It was 4:36am ten minutes ago when I checked my phone in the living room. It's becoming a habit to beat my alarm, which is here instead of the bedroom because that solved my "snooze" problem. This is all a big deal to me - because I'm weaker than you think. Well, I don't really know what you think - or that you've thought of me at all. About a year ago, I was chatting with some people from an audience I had just addressed at a business association, when I realized that they all seemed to think I was this A-type personality that just gets stuff done (I'm referring to my Train Accidents, Speaking, and Ultra Endurance Racing). It is nowhere near the truth.
I didn't lie to them, but I was definitely holding back. I've found it has much more impact to shared the real struggle that it is for me to accomplish the things I've wanted to do. It helps because it is hard for all of us to become just that little bit better.
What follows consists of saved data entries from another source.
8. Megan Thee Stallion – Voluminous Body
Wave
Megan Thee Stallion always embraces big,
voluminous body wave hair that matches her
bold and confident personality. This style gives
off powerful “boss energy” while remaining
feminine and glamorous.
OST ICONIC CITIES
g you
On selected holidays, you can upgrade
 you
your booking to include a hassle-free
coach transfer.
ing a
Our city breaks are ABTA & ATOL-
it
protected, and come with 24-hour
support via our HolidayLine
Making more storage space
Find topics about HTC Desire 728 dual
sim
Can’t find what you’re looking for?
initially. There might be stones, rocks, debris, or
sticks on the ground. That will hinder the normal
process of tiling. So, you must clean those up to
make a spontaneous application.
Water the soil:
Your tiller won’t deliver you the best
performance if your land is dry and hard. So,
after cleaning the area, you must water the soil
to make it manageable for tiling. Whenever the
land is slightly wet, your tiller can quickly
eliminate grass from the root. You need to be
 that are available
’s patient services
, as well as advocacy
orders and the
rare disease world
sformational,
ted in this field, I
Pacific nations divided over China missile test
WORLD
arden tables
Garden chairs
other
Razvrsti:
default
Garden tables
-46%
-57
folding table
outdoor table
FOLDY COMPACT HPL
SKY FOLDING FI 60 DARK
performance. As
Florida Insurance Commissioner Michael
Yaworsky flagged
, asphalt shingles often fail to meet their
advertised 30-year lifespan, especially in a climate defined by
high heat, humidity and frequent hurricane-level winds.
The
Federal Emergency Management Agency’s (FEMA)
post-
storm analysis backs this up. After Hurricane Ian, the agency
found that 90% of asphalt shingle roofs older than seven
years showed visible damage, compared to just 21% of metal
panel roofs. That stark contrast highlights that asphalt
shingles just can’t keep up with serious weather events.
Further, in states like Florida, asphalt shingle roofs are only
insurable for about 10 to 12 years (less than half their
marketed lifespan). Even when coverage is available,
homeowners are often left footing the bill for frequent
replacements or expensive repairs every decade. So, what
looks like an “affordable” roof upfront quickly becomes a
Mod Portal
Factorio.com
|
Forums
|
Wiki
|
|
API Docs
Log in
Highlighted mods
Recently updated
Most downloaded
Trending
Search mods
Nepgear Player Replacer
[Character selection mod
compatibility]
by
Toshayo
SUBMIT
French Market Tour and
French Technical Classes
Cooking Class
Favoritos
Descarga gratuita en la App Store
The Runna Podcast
One quick example I have, on my phone I have a task list, one of the tasks I've assigned myself is to "Write out weaknesses". That has been on there for at least 3 weeks, maybe more than 5.
Okay then, let's do this:
- daily bouts of laziness
- procrastinate more than I don't
- of the people I know, I'm easily in the bottom 10% for being organized
- atrociously bad with money
- king of "big plans" without a good plan
- races might just be a copout as a way to at least finish something
- I leave things undone - which I hate and yet do more than most hobbies
- I always try to paint the best picture of myself
- for some reason, I'm not very thoughtful -I don't think of nice ways to show people I care
- a knack for tuning out that voice in my head - mental discipline is often something I avoid
- distracted with great ease - and I like it
So, this is really not fun to share, even though spam bots outnumber my readers. Hopefully, I have some time to become better before this finds its way to you.
There's been some good, I don't want to be pointlessly hard on myself. Yet, I think it's fair to say that I could be doing a lot better in life. Due to that list right there, and it could quite easily be extended, I almost killed myself twice with alcohol. Once at 18 and once when I was 23. It's not just that I skirted death, I should have died -people are gone because of less. The second time I didn't get off all that easy, I lost both of my legs as well. Skipping over the accidents and details, for now, I didn't learn my lessons, or even about alcohol with either of these. That took 9 more years and it was largely because it was either the wife or "the drink", as they say.
All along, I wanted to do better. There was a sense of what I was capable of and plenty that I dreamed to achieve. There was no sudden change though.
The truth is, I don't want to look bad here - nor am I trying to look good (that should be evident). I'm writing this because it's true and because, in my life, momentum is building towards what I want and I have to get there. My gut is saying this is the best thing I can do to keep it going.
There are always reasons to be optimistic. For starters, I finally wrote that damn weakness list. AND, that list right there has 11 items and I was just going to write 10. Not the most exciting achievement but I did it which lead to this post. I am trying to do just a little bit more - every single time.
A lot of things have come together. My racing has really helped me improve in many areas. Training brings outs the best in me. You experience the drive when you're out there and it makes me want to do more. I have to do things like schedule my day just to fit it in. Along the way people, books, and podcasts (more recently) have helped me. I really want to improve and I still have the chance to do everything I set out for. This is motivating and helps me see inspiration all over. I've sprinkled some of the things that help in past posts and will continue.
Yeah, it is getting better. There is still so much to work on though -that list is real, I wrote it an hour ago.
So, this is my call to keep fighting. If you can relate to any of this, I'd say discuss these things with yourself, your blog, your family, neighbor, cat (last resort), social network of choice (might be behind the cat option). Wherever and to whomever you can bring yourself to discuss this with, speak about your dreams and the struggle to get there. The more personal you make this, the better it is going to feel. I'm totally guessing bc I literally slept through the only Psychology class I've ever taken (AND I missed the final, which is a fun/pathetic college story), but I am typing this right now and it feels really good.